According to John Berger we looked
at animals because in the past they have served as a necessity such as horses
were used has a way of travel since cars were not invented, cattle were raised
to provide us with food, dogs were used for hunting animals in the wild because
of their strong natural ability for scent, as well as many other animals served
as a necessity in the past. But now in the present many of these things animals
are useless now because we have technology that replaces them, and with our
industrialization, such as cities, manufacturing plants, urbanization,
recreational parks (such as golf courses, bars, clubs, fitness centers,
stadiums, museums, universities, national parks, homes, condos, office
buildings…etc.) We had to cut down a lot of trees, pave through nature and
flush out these “pests” animals that serves us no use out of the way, because
many of the things we built after destroying the natural forests were necessary
and essential things that we needed as a society. We as a society needed more
space so we had to get rid of the other space that the animals were using.

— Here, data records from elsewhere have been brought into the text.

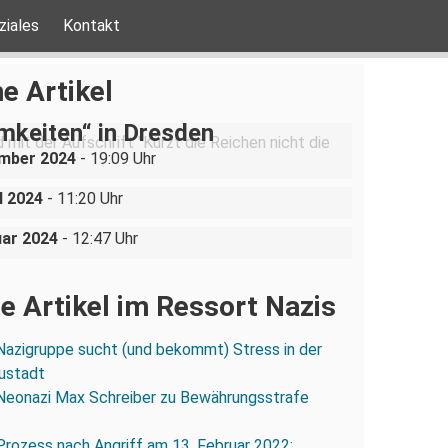
ziales
Kontakt
be ist nicht verhandelbar“–
e Artikel
ration gegen „Liste der
mkeiten“ in Dresden
olizei lässt Neonazis
ember 2024
- 19:09 Uhr
rt reisen und angreifen
: Neonazis erfinden
l 2024
- 11:20 Uhr
attacken!
uar 2024
- 12:47 Uhr
e Artikel im Ressort Nazis
Nazigruppe sucht (und bekommt) Stress in der
ustadt
Neonazi Max Schreiber zu Bewährungsstrafe
Prozess nach Angriff am 13. Februar 2022: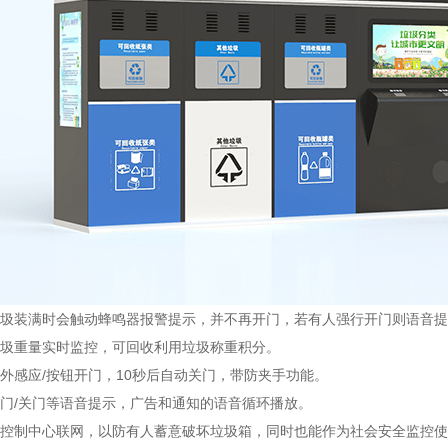
：垃圾装满时会触动蜂鸣器报警提示，并不再开门，若有人强行开门则语音
垃圾重量实时监控，可回收利用垃圾称重积分。
红外感应/按钮开门，10秒后自动关门，带防夹手功能。
开门/关门等语音提示，广告和通知的语音循环播放。
与控制中心联网，以防有人蓄意破坏垃圾箱，同时也能作为社会安全监控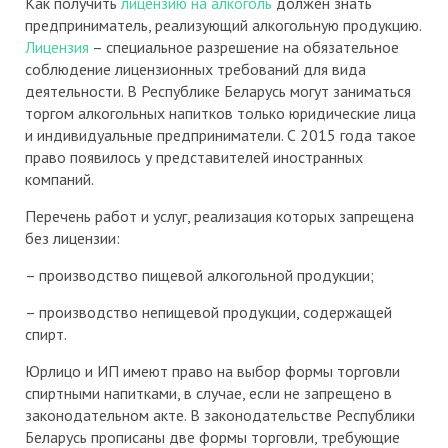
Как получить
лицензию на алкоголь
должен знать
предприниматель, реализующий алкогольную продукцию.
Лицензия
– специальное разрешение на обязательное
соблюдение лицензионных требований для вида
деятельности. В Республике Беларусь могут заниматься
торгом алкогольных напитков только юридические лица
и индивидуальные предприниматели. С 2015 года такое
право появилось у представителей иностранных
компаний.
Перечень работ и услуг, реализация которых запрещена
без лицензии:
– производство пищевой алкогольной продукции;
– производство непищевой продукции, содержащей
спирт.
Юрлицо и ИП имеют право на выбор формы торговли
спиртными напитками, в случае, если не запрещено в
законодательном акте. В законодательстве Республики
Беларусь прописаны две формы торговли, требующие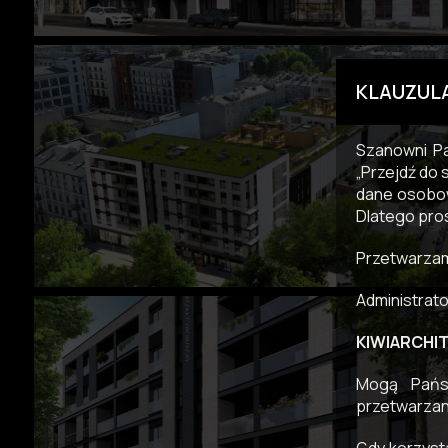
KLAUZUL
Szanowni Pa
„Przejdź do 
dane osobow
Dlatego pro
Przetwarzam
Administrat
KIWIARCHITE
Mogą Państ
przetwarzan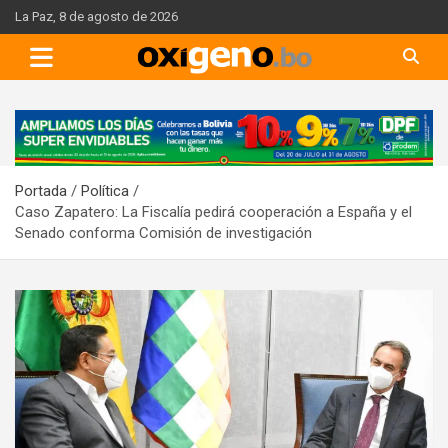
Skip
La Paz, 8 de agosto de 2026
to
content
A
d
v
Portada
Política
e
Caso Zapatero: La Fiscalía pedirá cooperación a España y el
r
Senado conforma Comisión de investigación
t
i
s
e
m
e
n
t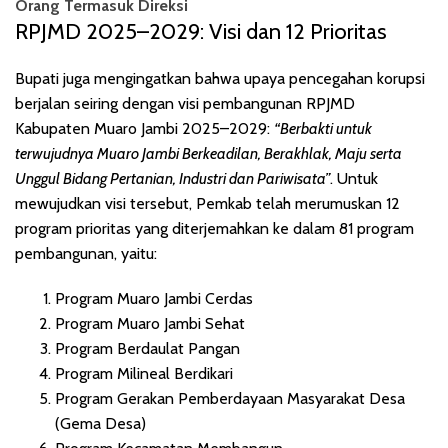
Orang Termasuk Direksi
RPJMD 2025–2029: Visi dan 12 Prioritas
Bupati juga mengingatkan bahwa upaya pencegahan korupsi
berjalan seiring dengan visi pembangunan RPJMD
Kabupaten Muaro Jambi 2025–2029:
“Berbakti untuk
terwujudnya Muaro Jambi Berkeadilan, Berakhlak, Maju serta
Unggul Bidang Pertanian, Industri dan Pariwisata”
. Untuk
mewujudkan visi tersebut, Pemkab telah merumuskan 12
program prioritas yang diterjemahkan ke dalam 81 program
pembangunan, yaitu:
Program Muaro Jambi Cerdas
Program Muaro Jambi Sehat
Program Berdaulat Pangan
Program Milineal Berdikari
Program Gerakan Pemberdayaan Masyarakat Desa
(Gema Desa)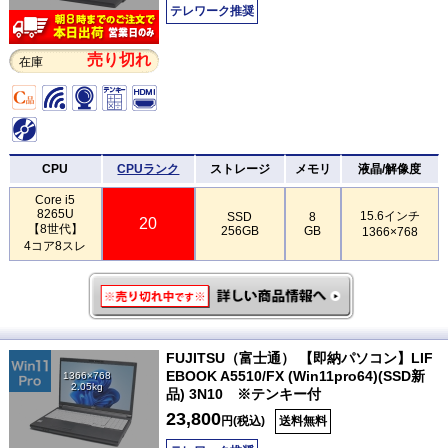
テレワーク推奨
売り切れ
在庫
CPU
CPUランク
ストレージ
メモリ
液晶/解像度
Core i5
8265U
15.6インチ
SSD
8
20
【8世代】
256GB
GB
1366×768
4コア8スレ
FUJITSU（富士通） 【即納パソコン】LIF
EBOOK A5510/FX (Win11pro64)(SSD新
1366×768
2.05kg
品) 3N10 ※テンキー付
23,800
円(税込)
送料無料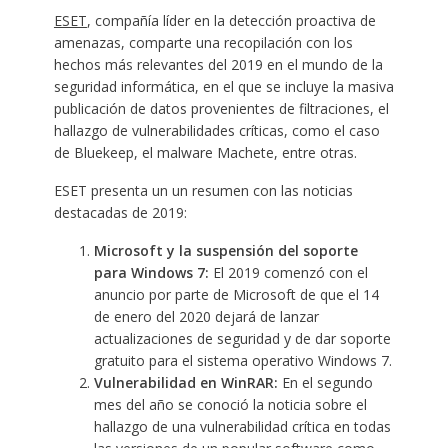
ESET
, compañía líder en la detección proactiva de
amenazas, comparte una recopilación con los
hechos más relevantes del 2019 en el mundo de la
seguridad informática, en el que se incluye la masiva
publicación de datos provenientes de filtraciones, el
hallazgo de vulnerabilidades críticas, como el caso
de Bluekeep, el malware Machete, entre otras.
ESET presenta un un resumen con las noticias
destacadas de 2019:
Microsoft y la suspensión del soporte
para Windows 7:
El 2019 comenzó con el
anuncio por parte de Microsoft
de que el 14
de enero del 2020 dejará de lanzar
actualizaciones de seguridad y de dar soporte
gratuito para el sistema operativo Windows 7.
Vulnerabilidad en WinRAR:
En el segundo
mes del año se conoció la noticia sobre el
hallazgo de una vulnerabilidad crítica en todas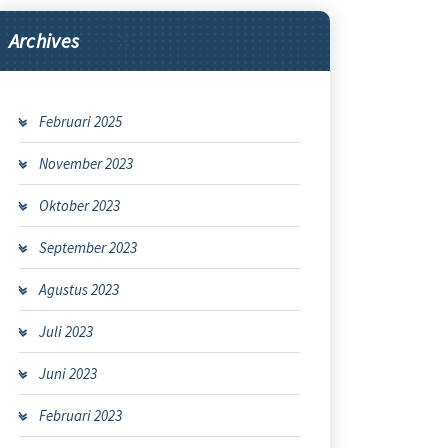
Archives
Februari 2025
November 2023
Oktober 2023
September 2023
Agustus 2023
Juli 2023
Juni 2023
Februari 2023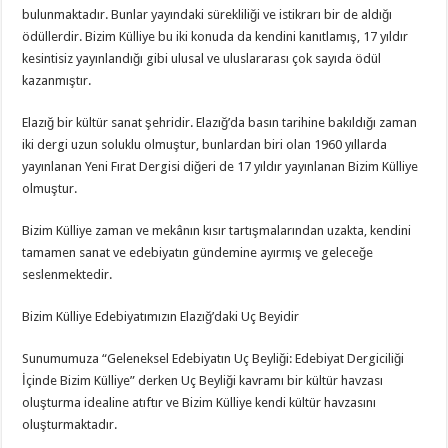
bulunmaktadır. Bunlar yayındaki sürekliliği ve istikrarı bir de aldığı
ödüllerdir. Bizim Külliye bu iki konuda da kendini kanıtlamış, 17 yıldır
kesintisiz yayınlandığı gibi ulusal ve uluslararası çok sayıda ödül
kazanmıştır.
Elazığ bir kültür sanat şehridir. Elazığ’da basın tarihine bakıldığı zaman
iki dergi uzun soluklu olmuştur, bunlardan biri olan 1960 yıllarda
yayınlanan Yeni Fırat Dergisi diğeri de 17 yıldır yayınlanan Bizim Külliye
olmuştur.
Bizim Külliye zaman ve mekânın kısır tartışmalarından uzakta, kendini
tamamen sanat ve edebiyatın gündemine ayırmış ve geleceğe
seslenmektedir.
Bizim Külliye Edebiyatımızın Elazığ’daki Uç Beyidir
Sunumumuza “Geleneksel Edebiyatın Uç Beyliği: Edebiyat Dergiciliği
İçinde Bizim Külliye” derken Uç Beyliği kavramı bir kültür havzası
oluşturma idealine atıftır ve Bizim Külliye kendi kültür havzasını
oluşturmaktadır.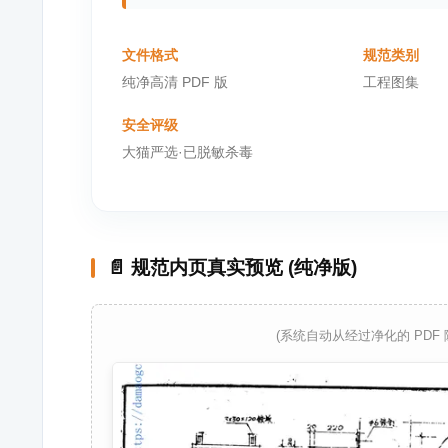
文件格式
规范类别
纯净高清 PDF 版
工程图集
安全评级
大猫严选·已脱敏杀毒
📄 规范内页真实预览 (纯净版)
(系统自动从经过净化的 PDF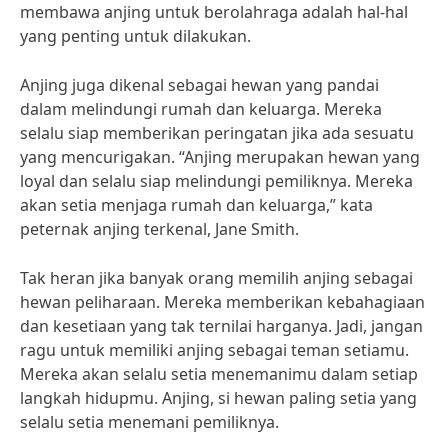
membawa anjing untuk berolahraga adalah hal-hal
yang penting untuk dilakukan.
Anjing juga dikenal sebagai hewan yang pandai
dalam melindungi rumah dan keluarga. Mereka
selalu siap memberikan peringatan jika ada sesuatu
yang mencurigakan. “Anjing merupakan hewan yang
loyal dan selalu siap melindungi pemiliknya. Mereka
akan setia menjaga rumah dan keluarga,” kata
peternak anjing terkenal, Jane Smith.
Tak heran jika banyak orang memilih anjing sebagai
hewan peliharaan. Mereka memberikan kebahagiaan
dan kesetiaan yang tak ternilai harganya. Jadi, jangan
ragu untuk memiliki anjing sebagai teman setiamu.
Mereka akan selalu setia menemanimu dalam setiap
langkah hidupmu. Anjing, si hewan paling setia yang
selalu setia menemani pemiliknya.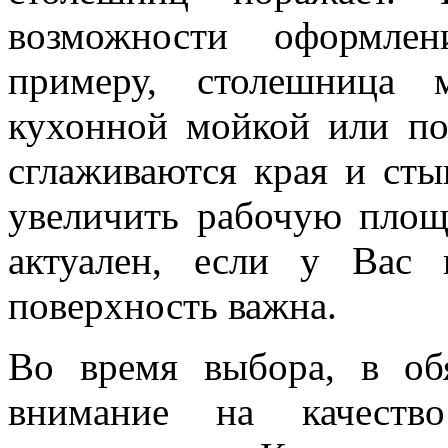
возможности оформле
примеру, столешница 
кухонной мойкой или по
сглаживаются края и ст
увеличить рабочую площ
актуален, если у Вас 
поверхность важна.
Во время выбора, в обя
внимание на качеств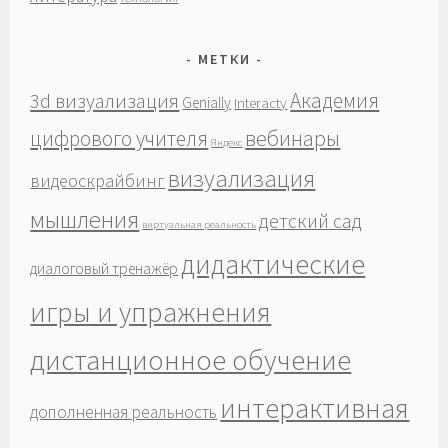
МЕТКИ
Академия
3d визуализация
Genially
Interacty
вебинары
цифрового учителя
Яндекс
визуализация
видеоскрайбинг
мышления
детский сад
виртуальная реальность
дидактические
диалоговый тренажёр
игры и упражнения
дистанционное обучение
интерактивная
дополненная реальность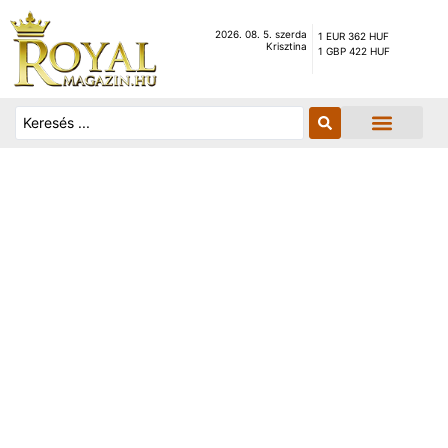
2026. 08. 5. szerda
1 EUR 362 HUF
Krisztina
1 GBP 422 HUF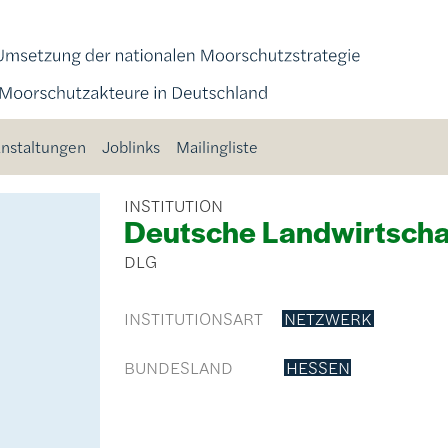
nstaltungen
Joblinks
Mailingliste
INSTITUTION
Deutsche Landwirtschaf
DLG
INSTITUTIONSART
NETZWERK
BUNDESLAND
HESSEN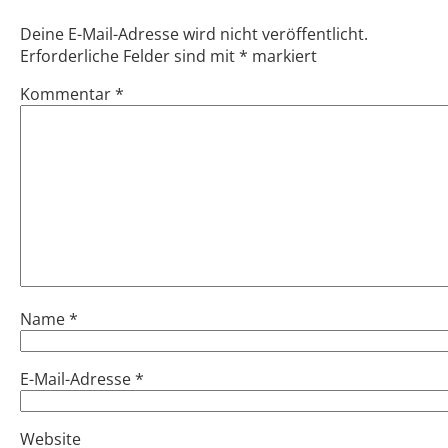
Deine E-Mail-Adresse wird nicht veröffentlicht.
Erforderliche Felder sind mit
*
markiert
Kommentar
*
Name
*
E-Mail-Adresse
*
Website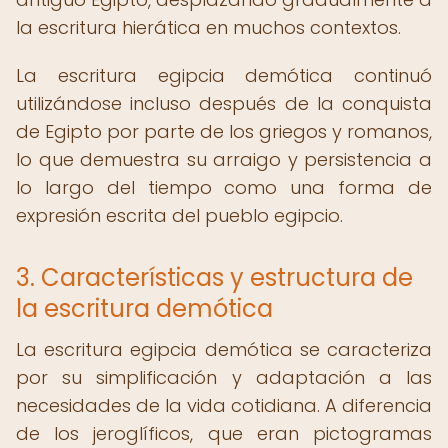
la escritura hierática en muchos contextos.
La escritura egipcia demótica continuó
utilizándose incluso después de la conquista
de Egipto por parte de los griegos y romanos,
lo que demuestra su arraigo y persistencia a
lo largo del tiempo como una forma de
expresión escrita del pueblo egipcio.
3. Características y estructura de
la escritura demótica
La escritura egipcia demótica se caracteriza
por su simplificación y adaptación a las
necesidades de la vida cotidiana. A diferencia
de los jeroglíficos, que eran pictogramas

Based on John Berger’s definition of “anthropomorphism” we as a human culture
are more superior. As a society have history, knowledge, power, judgments,
culture, intelligence (such as being able to travel into space… etc.), have an
understanding of our world (such as recycling, reducing pollution, conserving
natural resources (food, energy, products [“such as trees for example which
produces paper, buildings, furniture, office supplies…”] preserving endangered
species, evangelisms to third-world countries and providing them with food,
shelter, education, medicine or medical treatments “for those people living in
those countries that don’t have the resources in the third-world countries”, and
helping them become self-sufficient, giving freedom to communistic countries
with dictators…etc. ), many other things as well. This is what John Berger was
meant in the reading when describing the word “Anthromorphism”.